▶ Teks Berita
::::

SUMENEP, koranmadura.com – Profesionalisme kerja Badan Pertanahan Nasional (BPN) Sumenep, Madura, Jawa Timur mulai diragukan. Keraguan itu tumbuh berkembang karena olah oknum yang tidak bertanggungjawab. Salah satunya munculnya gejolak saat proses pembuatan sertifikat tanah.
Seperti yang dialami oleh keluarga Nurahman Warga Kelurahan Bangselok, Kecamatan Kota Sumenep. Dirinya menilai BPN tidak profesional dalam memproses pengajuan pembuatan sertifikat tanah seluas 4.114 meter persegi.
Tanah warisan di Dusun Batuan Barat, Desa/Kecamatan Batuan itu tiba-tiba diklaim oleh sekelompok orang sebagai tanah percaton. Sehingga saat ini pembuatan sertifikat tidak bisa diproses sebelum persoalan itu diselesaikan.
“Padahal itu jelas, tanah itu milik nenek saya dari istri atas nama R.A Maimunah bin Halimah,” katanya saat ditemui di kantor BPN Sumenep, Selasa, 3 April 2018.
Data tersebut kata Nurahman didapat dari hasil dokumen yang dimiliki. Salah satunya berupa pendaftaran tanah tahun 1960 dan bukti kepemilikan pajak bumi dan bangunan (PBB) tahun 1992 dan bukti surat penguasaan lahan. “Dari bukti ini sudah jelas, tanah ini milik kami,” jelasnya.
Anehnya, kata Nurahman sekelompok orang yang mengklaim tanah percaton hanya berdasarkan kepemilikan akte notaris. “Dari sini sudah jelas BPN ini ada permainan. Kenapa kalau hanya berdasarkan akte notatis pengaduan koko diterima. Kalau begitu tukang becakpun bisa mengkalaim tanah siapapun dengan landasan akte notaris. Ini tidak beres BPN Sumenep ini,” jelasnya.
Kejanggalan lain kata Nurahman, terletak pada pengumuman pembuatan sertifikat yang dikeluarkan BPN. BPN hanya menempelkan pengumuman itu di papan informasi Kantor BPN Sumenep.
“Sesuai aturan pengumuman perkembangan itu dikasih kepada pemohon, dan diletakan di desa serta dipublikasi di media massa, baik itu cetak maupun media elektronik. Ini tidak,” ungkapnya.
Lucunya, lanjut Nurahmat saat dirinya kroscek pemberkasan pada 20 Maret 2018 belum ada tandatangan dari panitia A, bamun selang satu hari kemudian tiba-tiba muncul pengumuman itu keluar tanpa ada pemberitahuan kepada dirinya selaku pemohon. “Malah pihak lain yang tahu. Ini sudah jelas BPN condong kepada orang lain. Yang perlu dipertanyakan, dapat (komisi) berapa BPN dari sekolompok orang itu,” tegasnya.

::::

▶ Cuplikan Data
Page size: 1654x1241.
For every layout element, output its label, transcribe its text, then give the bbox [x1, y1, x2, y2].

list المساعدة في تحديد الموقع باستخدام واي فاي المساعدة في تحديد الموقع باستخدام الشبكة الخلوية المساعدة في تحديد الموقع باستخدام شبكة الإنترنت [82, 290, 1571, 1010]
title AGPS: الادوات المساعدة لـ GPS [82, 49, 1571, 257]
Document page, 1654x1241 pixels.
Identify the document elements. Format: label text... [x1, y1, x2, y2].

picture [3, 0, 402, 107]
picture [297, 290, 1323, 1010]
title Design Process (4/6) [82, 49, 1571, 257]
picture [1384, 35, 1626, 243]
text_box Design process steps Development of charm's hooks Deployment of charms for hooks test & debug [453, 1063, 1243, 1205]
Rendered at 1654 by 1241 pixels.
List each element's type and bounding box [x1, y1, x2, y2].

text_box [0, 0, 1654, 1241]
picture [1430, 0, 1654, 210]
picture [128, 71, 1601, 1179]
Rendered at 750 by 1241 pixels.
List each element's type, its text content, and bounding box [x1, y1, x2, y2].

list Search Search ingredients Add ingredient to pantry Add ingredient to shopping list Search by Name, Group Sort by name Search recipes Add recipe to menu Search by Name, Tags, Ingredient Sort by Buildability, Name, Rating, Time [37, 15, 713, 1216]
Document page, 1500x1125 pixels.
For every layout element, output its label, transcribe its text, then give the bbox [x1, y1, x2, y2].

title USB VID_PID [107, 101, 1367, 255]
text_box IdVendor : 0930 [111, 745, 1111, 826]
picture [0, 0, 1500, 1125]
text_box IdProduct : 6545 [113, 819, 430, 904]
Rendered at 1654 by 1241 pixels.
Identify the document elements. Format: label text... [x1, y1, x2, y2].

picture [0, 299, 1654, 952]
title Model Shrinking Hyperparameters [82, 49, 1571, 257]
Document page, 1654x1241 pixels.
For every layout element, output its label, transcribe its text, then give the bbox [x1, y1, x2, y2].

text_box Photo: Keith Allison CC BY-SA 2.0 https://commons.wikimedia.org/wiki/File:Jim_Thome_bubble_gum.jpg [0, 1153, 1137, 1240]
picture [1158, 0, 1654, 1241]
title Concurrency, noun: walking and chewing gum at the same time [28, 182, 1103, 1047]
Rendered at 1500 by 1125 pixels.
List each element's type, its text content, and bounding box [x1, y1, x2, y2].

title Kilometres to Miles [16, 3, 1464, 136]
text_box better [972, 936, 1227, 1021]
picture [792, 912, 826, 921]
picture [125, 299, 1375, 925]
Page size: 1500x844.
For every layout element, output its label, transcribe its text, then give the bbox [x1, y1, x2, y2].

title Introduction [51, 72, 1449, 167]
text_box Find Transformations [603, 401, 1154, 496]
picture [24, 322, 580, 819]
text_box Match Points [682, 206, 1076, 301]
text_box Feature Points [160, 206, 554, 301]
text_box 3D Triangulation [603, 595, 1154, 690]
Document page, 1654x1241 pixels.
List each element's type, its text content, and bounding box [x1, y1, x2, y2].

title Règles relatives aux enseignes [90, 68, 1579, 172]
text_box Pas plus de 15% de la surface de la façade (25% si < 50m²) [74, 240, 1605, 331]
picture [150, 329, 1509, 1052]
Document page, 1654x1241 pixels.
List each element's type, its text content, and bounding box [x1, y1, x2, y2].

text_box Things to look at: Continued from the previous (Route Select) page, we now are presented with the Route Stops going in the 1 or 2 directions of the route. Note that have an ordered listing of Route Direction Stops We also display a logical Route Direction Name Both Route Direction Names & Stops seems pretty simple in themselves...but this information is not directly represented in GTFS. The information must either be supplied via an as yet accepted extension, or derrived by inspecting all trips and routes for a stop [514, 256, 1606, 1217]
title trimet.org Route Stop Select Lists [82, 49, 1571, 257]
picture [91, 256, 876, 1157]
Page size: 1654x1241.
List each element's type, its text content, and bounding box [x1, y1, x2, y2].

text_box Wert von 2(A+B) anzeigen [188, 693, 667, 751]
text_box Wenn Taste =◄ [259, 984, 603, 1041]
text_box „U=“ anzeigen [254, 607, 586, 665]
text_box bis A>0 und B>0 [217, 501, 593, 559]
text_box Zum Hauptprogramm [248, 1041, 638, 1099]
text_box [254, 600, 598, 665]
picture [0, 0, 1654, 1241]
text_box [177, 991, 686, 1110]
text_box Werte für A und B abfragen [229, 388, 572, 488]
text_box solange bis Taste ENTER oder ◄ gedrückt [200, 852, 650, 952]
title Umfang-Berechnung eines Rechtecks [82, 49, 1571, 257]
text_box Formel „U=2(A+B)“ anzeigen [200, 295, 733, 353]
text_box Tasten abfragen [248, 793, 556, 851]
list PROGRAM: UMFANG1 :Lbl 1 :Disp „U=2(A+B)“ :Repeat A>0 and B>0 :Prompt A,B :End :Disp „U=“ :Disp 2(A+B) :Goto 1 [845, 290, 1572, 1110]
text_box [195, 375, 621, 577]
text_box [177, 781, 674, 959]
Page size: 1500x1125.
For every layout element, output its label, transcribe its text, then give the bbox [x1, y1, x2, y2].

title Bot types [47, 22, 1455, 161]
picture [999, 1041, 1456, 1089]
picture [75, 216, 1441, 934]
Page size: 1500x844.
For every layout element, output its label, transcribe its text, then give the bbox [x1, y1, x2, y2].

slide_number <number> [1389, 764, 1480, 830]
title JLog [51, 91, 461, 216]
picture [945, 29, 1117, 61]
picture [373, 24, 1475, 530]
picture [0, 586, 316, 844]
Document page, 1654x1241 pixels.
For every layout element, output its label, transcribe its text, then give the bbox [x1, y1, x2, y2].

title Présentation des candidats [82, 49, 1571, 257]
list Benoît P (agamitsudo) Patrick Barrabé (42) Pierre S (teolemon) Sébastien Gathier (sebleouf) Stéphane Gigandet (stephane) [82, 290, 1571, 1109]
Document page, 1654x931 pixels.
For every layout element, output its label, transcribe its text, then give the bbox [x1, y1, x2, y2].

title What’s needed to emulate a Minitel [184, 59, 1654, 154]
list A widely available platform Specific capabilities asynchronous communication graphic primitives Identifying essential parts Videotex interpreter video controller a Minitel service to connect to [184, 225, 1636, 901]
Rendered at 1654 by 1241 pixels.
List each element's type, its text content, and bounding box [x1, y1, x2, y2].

::::

▶ Petunjuk Tugas
Tuliskan lanjutan teks berita tentang sengketa pembuatan sertifikat tanah di BPN Sumenep, mulai sesudah kalimat terakhir yang ditampilkan. Catatan-catatan ini tidak ada hubungannya dengan teks berita.

▶ Jawaban Tugas
Oleh karena itu, pihaknya mengaku kecewa atas kebijakan yang dibuat BPN. Salah satunya mengenai mediasi yang dilakukan atas masalah tersebut. “Masak sebelum ada mediasi, masih ada pra mediasi. Ini kan tindakan BPN diluar peraturan yang berlaku, sesuai peraturan kalau ada mediasi, maka langsung digelar tanpa ada pra mediasi. Kacau lalau begitu,” tegasnya.
Sementara itu Kasi Permasalahan BPN Sumenep Ismail mengatakan, BPN dalam pembuatan sertifikat ini sesuai permasalah yang berlaku. Sebab, permasalahan muncul di BPN setelah adanya pengumuman dikeluarkan.
“Sesuai PP 34 kalau ada pengaduan maka kami memberikan waktu 60 hari untuk melakukan mediasi,” jelasnya.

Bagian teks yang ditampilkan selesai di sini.